About 90 per cent of the earth's fresh water is locked up in the great ice sheets of Greenland and Antarctica. Outlet glacier flow from large ice caps such as Greenland has been accelerating, causing enhanced iceberg calving and subsequent increases in glacier mass loss. This is important for both freshwater inputs to the global ocean, and sea level change.
IPY is a large international and interdisciplinary coordinated research effort focused on the polar regions. Memorial University is represented on this initiative by various faculty including Dr. Lev Tarasov, associate professor of Physics and Physical Oceanography and the Canada Research Chair in Glacial Dynamics Modeling. He is also a co-investigator on the Canadian contingent of the international Glaciodyn project.
The Glaciodyn project, or the dynamic response of Arctic glaciers to global warming, is part of IPY and is concerned with climate change impacts on tidewater glacier flow.
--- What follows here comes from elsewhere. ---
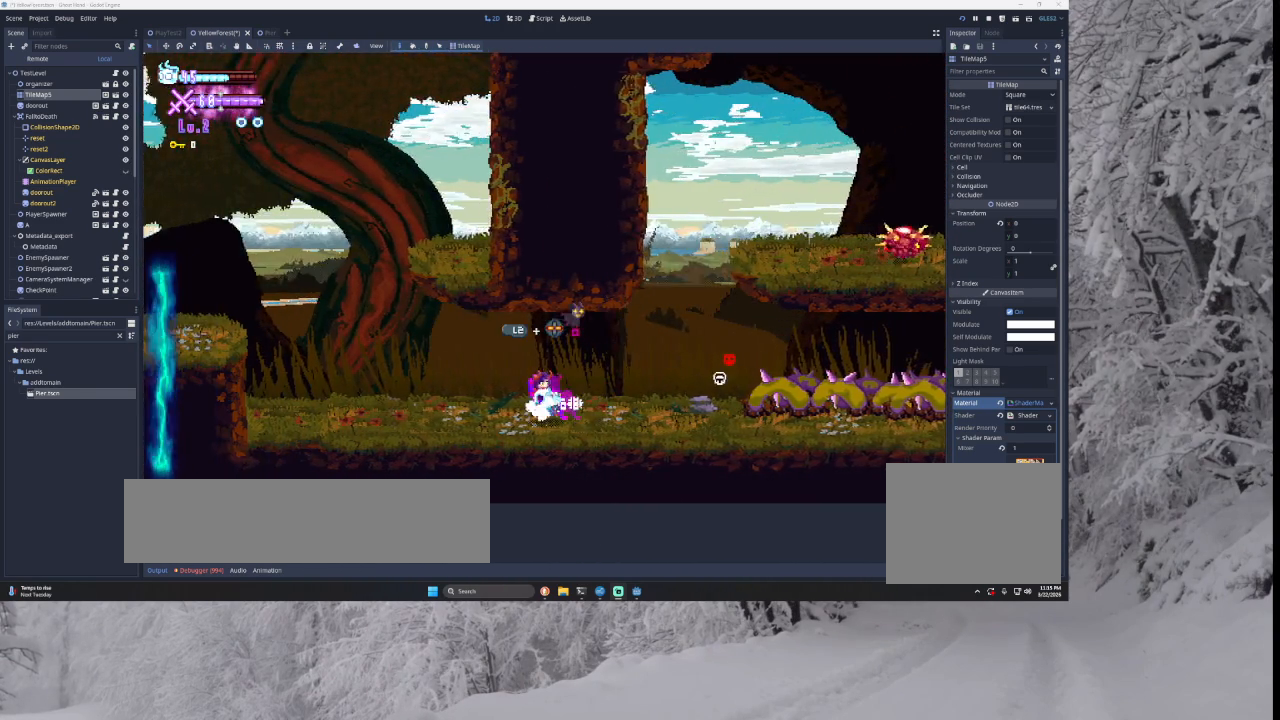
{"buttons": ["L1"], "left_stick": "center", "right_stick": "center", "events": [[133, "L1", "up"], [200, "L1", "down"], [367, "L1", "up"], [467, "L1", "down"]]}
Previous studies have shown that tidewater glaciers – which drain directly into the ocean from large ice caps and ice sheets such as Greenland - have experienced accelerated ice flow and increased rates of mass loss by iceberg calving over the past decade.
Glaciodyn aims to find out why.
In Canada, a team of seven glaciologists are working on the Belcher Glacier, a tidewater outlet of the Devon Island ice cap in Arctic Canada.
For three months in 2007, members of the research team lived and worked on the Belcher Glacier. Their main task was to collect field data to determine the glacier's current health and explore its response to future climate change scenarios.
"My role in the project is part of the large scale ice-cap modeling and the development of a physically constrained ice calving model, something the community currently lacks and which is crucial to constraining future sea level change," said Dr. Tarasov. "If all goes to plan, I should be spending three weeks this coming July at the ice calving terminus of the glacier collecting data, enjoying the beauty of the bergs and trying to keep peace with the neighborhood polar bears."
This study will provide a new state-of-the-art model for integrated glacier studies and will give new information on ice dynamics and glacier evolution in cold Arctic glacier systems.
So far the team has used ice-penetrating radar to measure both ice thickness and the topography under the ice. They've also installed time-lapse cameras to monitor the development of surface meltwater drainage systems and iceberg calving at the glacier terminus during the summer melt season.
They've used global positioning systems (GPS) to measure rates of ice movement, and have installed automated weather stations to record local meteorological conditions. The data will allow them to explore how increased amounts of meltwater draining into the glacier as the climate warms will affect how rapidly the ice flows, and how changes in the rate of ice flow affect the amount of iceberg calving.
This work will continue in the spring and summer of 2008.